Furthermore, if all the other variables are constant, a product with twice the positive rating of another product will have 3.098 lower log-odds of co-purchase, compared with that of two products with the nearly same positive ratings (variable (c), its estimate = −3.098,
p-value < 0.01). In other words, a higher inconsistency of positive ratings among products decreases the likelihood of co-purchase. This is comparable to the self-reference effect in information decisions [
56,
57], where individuals have internalized information about the acceptable positive ratings related to themselves, and they react quicker to products with similar ratings. The inconsistency effect of positive ratings also has the strongest explanatory power, as reflected by its maximum estimated value. The estimation result highlights that the inconsistency effect of positive eWOM ratings can be leveraged to design directed recommendation hyperlinks or sponsored product hyperlinks in e-commerce.
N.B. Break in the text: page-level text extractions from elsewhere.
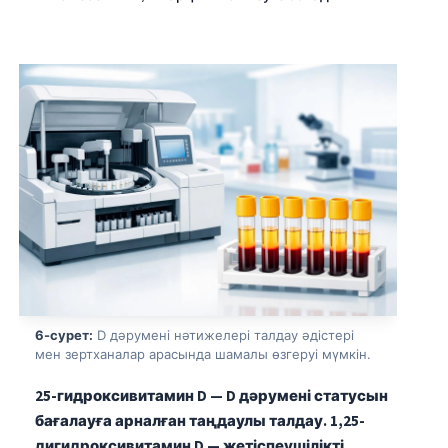
తెలుగు
मराठी
اردو
বাংলা
Shqip
Magyar
Slovenščina
한국어
Polski
Lietuvių kalba
6-сурет:
D дәрумені нәтижелері талдау әдістері
мен зертханалар арасында шамалы өзгеруі мүмкін.
Русский
ქართული
25-гидроксивитамин D — D дәрумені статусын
бағалауға арналған таңдаулы талдау.
1,25-
Čeština
дигидроксивитамин D — жетіспеушілікті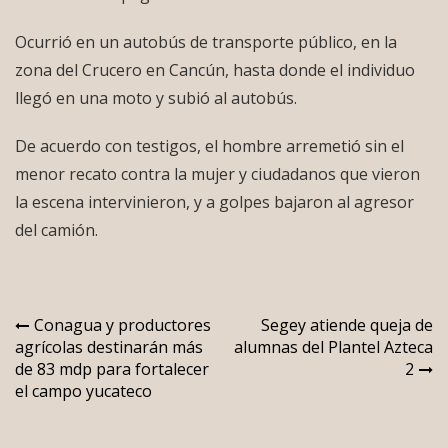
Ocurrió en un autobús de transporte público, en la
zona del Crucero en Cancún, hasta donde el individuo
llegó en una moto y subió al autobús.
De acuerdo con testigos, el hombre arremetió sin el
menor recato contra la mujer y ciudadanos que vieron
la escena intervinieron, y a golpes bajaron al agresor
del camión.
Navegación
Conagua y productores
Segey atiende queja de
agrícolas destinarán más
alumnas del Plantel Azteca
de
de 83 mdp para fortalecer
2
entradas
el campo yucateco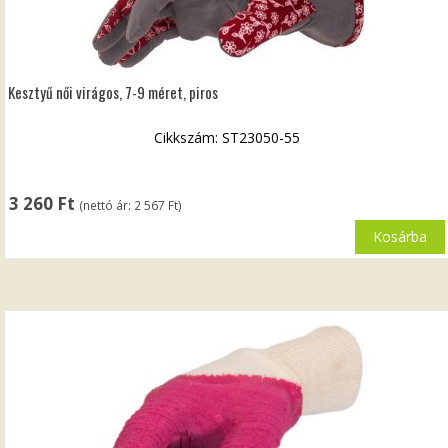
Kesztyű női virágos, 7-9 méret, piros
Cikkszám: ST23050-55
3 260
Ft
(nettó ár:
2 567
Ft
)
Kosárba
When considering the impact of the eWOM volume, an increased number of online reviews corresponds with a greater product popularity and bolsters consumer buying inclination [
19,
20,
52]. Compared with products with a low popularity (i.e., with 0–50 reviews), the analysis of the variables (d) to (e) reveals that products with a high popularity (i.e., with more than 50 reviews) are more likely to form a co-purchase relationship with another product (2.793,
p-value < 0.01). However, there is no clear indication that positive ratings lead to a homophily effect where products with over 50 reviews are more likely to be purchased together. For the interaction effect (variable (g)), we observe that in highly popular products (with over 50 reviews), the higher the positive rating, the lower the likelihood of forming a co-purchase. One possible explanation for this is that consumers find it more difficult to perceive the review’s usefulness when the product has many positive reviews [
58,
59]. Thus, when a product has a higher positive rating and more reviews, consumers may be less likely to seek out additional products to co-purchase with it.
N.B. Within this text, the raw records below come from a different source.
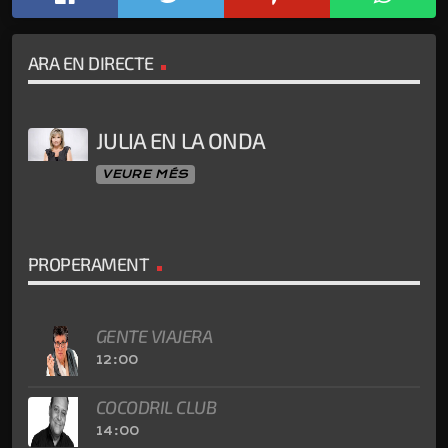
ARA EN DIRECTE
JULIA EN LA ONDA
VEURE MÉS
PROPERAMENT
GENTE VIAJERA
12:00
COCODRIL CLUB
14:00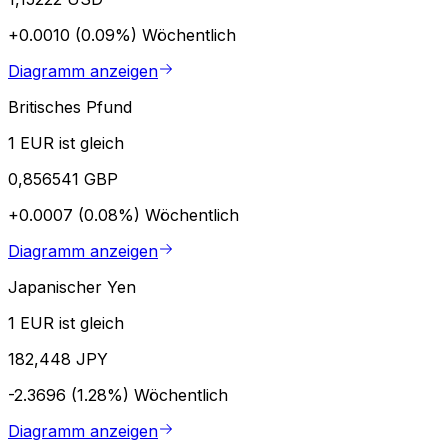
+0.0010 (0.09%)
Wöchentlich
Diagramm anzeigen
Britisches Pfund
1 EUR ist gleich
0,856541 GBP
+0.0007 (0.08%)
Wöchentlich
Diagramm anzeigen
Japanischer Yen
1 EUR ist gleich
182,448 JPY
-2.3696 (1.28%)
Wöchentlich
Diagramm anzeigen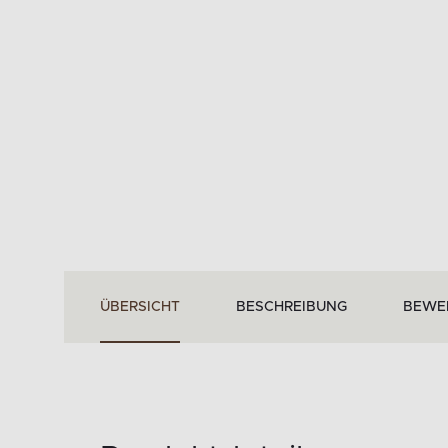
ÜBERSICHT
BESCHREIBUNG
BEWE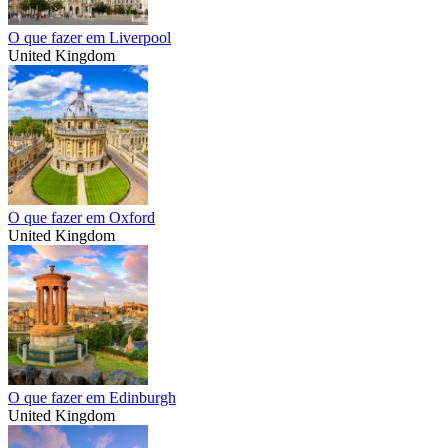
O que fazer em Liverpool
United Kingdom
O que fazer em Oxford
United Kingdom
O que fazer em Edinburgh
United Kingdom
Network topological attribute. The refined Model C incorporates network topological attributes (g) to (j), which show that the number of outgoing connections (out-degree centrality) of a product has a positive effect, whereas the number of incoming connections (in-degree centrality) has a negative effect on the formation of co-purchase links. Despite the negative impact of in-degree centrality, the volume of co-purchases (in-strength) still has a positive, but less significant effect, on the formation of the co-purchase network, whereas the volume of outgoing connections (out-strength) has a trivial effect. These results again suggest that the observed co-purchase network is shaped by both consumer behavior preferences and product association effects.